The Skala lab plans to continue research to help better understand how a cancer patient’s T cells might respond as the tumor grows or as they’re treated with immunotherapies. “These technologies could tell us something about tumors or about T-cell manufacturing that we didn’t know,” added Skala, “because previously we didn’t have the methods to monitor T-cell behavior over time.”
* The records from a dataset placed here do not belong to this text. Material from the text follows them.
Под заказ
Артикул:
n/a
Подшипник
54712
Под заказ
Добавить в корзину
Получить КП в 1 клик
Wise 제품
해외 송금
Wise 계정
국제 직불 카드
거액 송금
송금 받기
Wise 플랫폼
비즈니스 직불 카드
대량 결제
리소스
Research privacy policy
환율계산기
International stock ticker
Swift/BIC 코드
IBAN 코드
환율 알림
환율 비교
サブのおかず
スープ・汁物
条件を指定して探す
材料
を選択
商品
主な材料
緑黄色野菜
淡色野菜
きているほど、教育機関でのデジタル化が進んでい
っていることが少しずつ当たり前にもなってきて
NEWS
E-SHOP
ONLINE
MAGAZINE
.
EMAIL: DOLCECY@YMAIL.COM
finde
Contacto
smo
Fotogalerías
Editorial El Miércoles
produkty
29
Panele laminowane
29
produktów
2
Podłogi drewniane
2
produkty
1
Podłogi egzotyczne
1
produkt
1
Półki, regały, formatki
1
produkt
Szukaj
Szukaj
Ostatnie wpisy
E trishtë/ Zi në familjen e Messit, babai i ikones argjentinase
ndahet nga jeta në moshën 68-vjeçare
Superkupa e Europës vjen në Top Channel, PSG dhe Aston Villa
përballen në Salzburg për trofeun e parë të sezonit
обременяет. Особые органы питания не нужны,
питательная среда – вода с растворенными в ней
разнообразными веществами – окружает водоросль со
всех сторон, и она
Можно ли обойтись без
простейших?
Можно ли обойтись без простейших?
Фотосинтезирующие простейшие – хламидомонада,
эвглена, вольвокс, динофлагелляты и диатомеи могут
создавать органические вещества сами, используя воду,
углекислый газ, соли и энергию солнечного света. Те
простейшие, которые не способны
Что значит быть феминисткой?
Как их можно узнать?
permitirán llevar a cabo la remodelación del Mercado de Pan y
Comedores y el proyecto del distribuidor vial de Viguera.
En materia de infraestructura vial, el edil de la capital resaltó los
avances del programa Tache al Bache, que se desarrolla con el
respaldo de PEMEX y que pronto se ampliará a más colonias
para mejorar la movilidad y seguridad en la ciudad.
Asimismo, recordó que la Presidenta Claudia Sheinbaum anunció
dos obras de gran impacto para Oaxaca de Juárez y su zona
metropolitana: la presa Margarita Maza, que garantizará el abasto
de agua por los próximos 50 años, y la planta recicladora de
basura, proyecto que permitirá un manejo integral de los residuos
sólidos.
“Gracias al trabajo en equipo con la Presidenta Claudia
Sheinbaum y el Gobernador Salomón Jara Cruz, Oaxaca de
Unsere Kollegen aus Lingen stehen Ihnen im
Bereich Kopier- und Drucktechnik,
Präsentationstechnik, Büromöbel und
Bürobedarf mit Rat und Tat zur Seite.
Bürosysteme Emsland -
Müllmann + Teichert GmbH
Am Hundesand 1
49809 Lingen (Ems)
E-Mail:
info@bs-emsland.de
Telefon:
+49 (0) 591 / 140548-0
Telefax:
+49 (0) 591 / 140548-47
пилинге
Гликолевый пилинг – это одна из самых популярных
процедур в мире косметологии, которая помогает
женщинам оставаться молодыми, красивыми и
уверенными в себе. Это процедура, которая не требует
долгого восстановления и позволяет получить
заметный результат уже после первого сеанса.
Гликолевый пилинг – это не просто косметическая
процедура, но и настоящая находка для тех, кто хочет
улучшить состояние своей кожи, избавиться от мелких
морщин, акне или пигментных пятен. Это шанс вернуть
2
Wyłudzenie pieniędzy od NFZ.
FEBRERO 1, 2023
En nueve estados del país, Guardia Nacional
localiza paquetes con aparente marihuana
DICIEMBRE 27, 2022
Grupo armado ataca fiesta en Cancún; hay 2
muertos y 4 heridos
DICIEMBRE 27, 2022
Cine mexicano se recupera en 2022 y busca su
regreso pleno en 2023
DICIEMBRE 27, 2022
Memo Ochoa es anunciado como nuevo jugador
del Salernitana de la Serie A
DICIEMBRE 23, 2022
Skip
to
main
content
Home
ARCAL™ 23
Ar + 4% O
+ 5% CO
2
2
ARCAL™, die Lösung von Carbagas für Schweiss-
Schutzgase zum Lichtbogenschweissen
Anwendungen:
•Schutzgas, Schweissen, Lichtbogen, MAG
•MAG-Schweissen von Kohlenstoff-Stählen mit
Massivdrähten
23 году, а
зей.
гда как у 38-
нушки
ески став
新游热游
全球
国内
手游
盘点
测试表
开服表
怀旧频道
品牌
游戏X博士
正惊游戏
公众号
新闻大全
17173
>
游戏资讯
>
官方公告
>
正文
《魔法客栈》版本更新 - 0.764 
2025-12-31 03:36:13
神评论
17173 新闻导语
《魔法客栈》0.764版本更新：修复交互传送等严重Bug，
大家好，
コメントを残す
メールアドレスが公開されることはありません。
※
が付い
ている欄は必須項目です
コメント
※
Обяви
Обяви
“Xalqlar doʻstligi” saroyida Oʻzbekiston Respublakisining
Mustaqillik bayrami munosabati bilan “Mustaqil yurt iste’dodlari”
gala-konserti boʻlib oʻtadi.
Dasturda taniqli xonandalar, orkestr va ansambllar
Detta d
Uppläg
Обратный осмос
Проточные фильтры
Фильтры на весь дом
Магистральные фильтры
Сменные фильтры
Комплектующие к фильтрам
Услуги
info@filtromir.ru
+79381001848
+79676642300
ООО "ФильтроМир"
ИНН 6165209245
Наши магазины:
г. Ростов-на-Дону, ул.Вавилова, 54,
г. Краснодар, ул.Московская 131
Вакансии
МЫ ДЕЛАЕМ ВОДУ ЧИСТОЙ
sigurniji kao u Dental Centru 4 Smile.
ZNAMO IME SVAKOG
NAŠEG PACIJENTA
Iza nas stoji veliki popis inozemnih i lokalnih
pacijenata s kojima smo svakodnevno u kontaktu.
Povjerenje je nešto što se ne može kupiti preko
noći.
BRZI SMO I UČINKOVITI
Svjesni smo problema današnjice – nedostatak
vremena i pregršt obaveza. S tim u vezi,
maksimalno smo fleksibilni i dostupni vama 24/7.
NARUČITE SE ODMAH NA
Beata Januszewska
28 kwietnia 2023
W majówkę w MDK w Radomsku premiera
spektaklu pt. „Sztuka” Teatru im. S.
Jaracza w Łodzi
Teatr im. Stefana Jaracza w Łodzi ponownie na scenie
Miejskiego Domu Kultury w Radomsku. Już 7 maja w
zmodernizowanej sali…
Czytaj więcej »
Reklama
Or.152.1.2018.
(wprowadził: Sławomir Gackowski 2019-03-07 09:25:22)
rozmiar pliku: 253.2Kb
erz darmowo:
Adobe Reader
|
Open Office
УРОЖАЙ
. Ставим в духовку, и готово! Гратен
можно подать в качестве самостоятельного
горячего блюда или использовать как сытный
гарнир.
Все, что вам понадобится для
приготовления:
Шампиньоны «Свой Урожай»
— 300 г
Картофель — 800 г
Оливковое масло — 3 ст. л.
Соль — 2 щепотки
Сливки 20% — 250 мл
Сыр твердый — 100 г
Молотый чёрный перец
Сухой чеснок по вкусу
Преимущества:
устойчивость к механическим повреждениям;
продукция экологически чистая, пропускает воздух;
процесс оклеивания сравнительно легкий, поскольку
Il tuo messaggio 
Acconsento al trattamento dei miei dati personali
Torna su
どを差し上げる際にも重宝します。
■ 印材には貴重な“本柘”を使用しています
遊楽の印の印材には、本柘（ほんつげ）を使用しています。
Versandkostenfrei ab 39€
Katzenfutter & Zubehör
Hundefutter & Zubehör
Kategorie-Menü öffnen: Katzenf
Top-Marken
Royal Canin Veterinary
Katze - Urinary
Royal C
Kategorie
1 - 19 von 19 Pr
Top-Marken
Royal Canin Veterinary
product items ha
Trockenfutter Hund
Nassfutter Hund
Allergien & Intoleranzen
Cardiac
While this new technique offers many advantages over traditional methods, there are still limitations, the authors acknowledged. For example, autofluorescence imaging isn’t very sensitive. “We aren’t relying on really specific labels, we’re relying on the metabolism of the cells,” Skala said. “That’s only going to get you so far in differentiating the cell types.” Additionally, the technique requires experienced people to perform the microscopic imaging and analyze the data, acknowledged Walsh.
The researchers are also working on developing a prototype to take the imaging capability of their large-scale microscope and translate it into a “box-sized” system. “You won’t have to be a specialized optical engineer to use it,” Skala said. “That’s the direction we’re trying to go. We’re trying to make it more accessible.”